Assignment: Resume the Rungore first-impressions piece below, picking up right after its final line and writing the next stretch in the same voice.

━━━━━ Quoted passage ━━━━━

Rungore First Impressions: Solid Bones, Hit-Or-Miss Tone

Hey there lil' memelord, lemme whisper in your ear...
Edited by Kristi Jimenez

Chasing hyperrealism was a mistake. The future of games belongs with the singular and the scrungly. Recite the Jordo creed with me: We want shorter games with worse graphics made by people paid more to work less, and we are not kidding. Rungore makes a great first impression with bright colors and a pixelated art style that really pops. The early access title almost fully delivers on the Jordo promise, but scattershot tone holds the mirror-polished gameplay loop back.

Related: THOSE GAMES Review: What A (Faustian) Bargain!

Sick Gains, Brah

Rungore impressions: Knight Guy is poised to attack an enemy, card from the player hand hovering in midair.
Image via Gamera Games.

━━━━━ Information provided ━━━━━

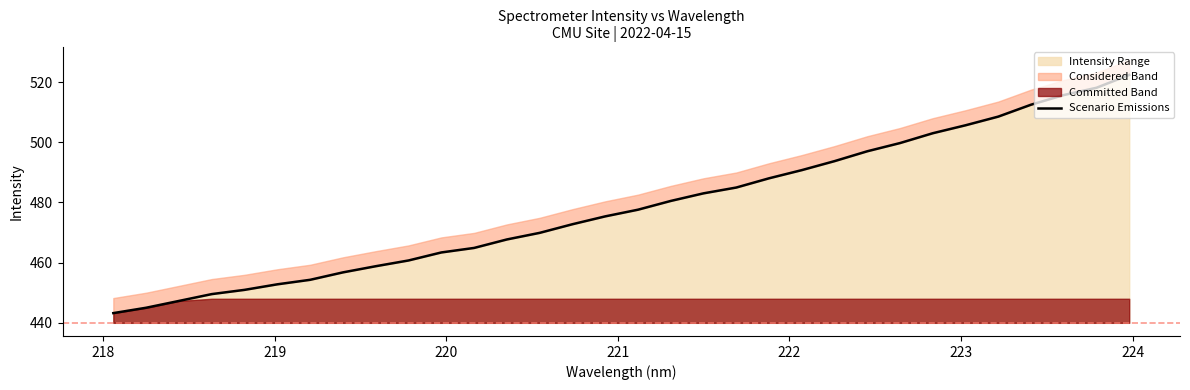

What is the highest value of the Intensity Range series?

522.4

━━━━━

Response:
Rungore mixes the cooldown timers of auto battlers with roguelike deck-building. Each level features your little guy of choice running along, attacking anything in his way. Buffs, debuffs, and equipment determine your character’s speed, but you can use your cards to interrupt and augment the flow of battle: extra attacks, shielding, applying status effects, and more.

Unlike other deck-builders, there is no central deck you replenish from, just the cards you draw during and between rounds. If you run out, your little guy is left to his own devices, attacking automatically until he wins or dies. The inconsistent cards add a delicious layer of risk and reward—do you burn through your cards, or hold onto what you can?

The loop is deceptively simple, making it oh-so-easy to go after one more run. Until you’re presented with other options, gameplay is all clicking and dragging with the mouse. After returning to your home base (either through victory or death), you use what money you picked up to buy better equipment, more gameplay options, and shockingly, the ability to sort your hand and play with number keys. While appropriately cheeky, locking accessibility options behind gameplay does more than just make my wrists hurt.

Posting Cringe

Rungore impressions: A list of equippable cards and enemy stats float on the screen.
Image via Gamera Games.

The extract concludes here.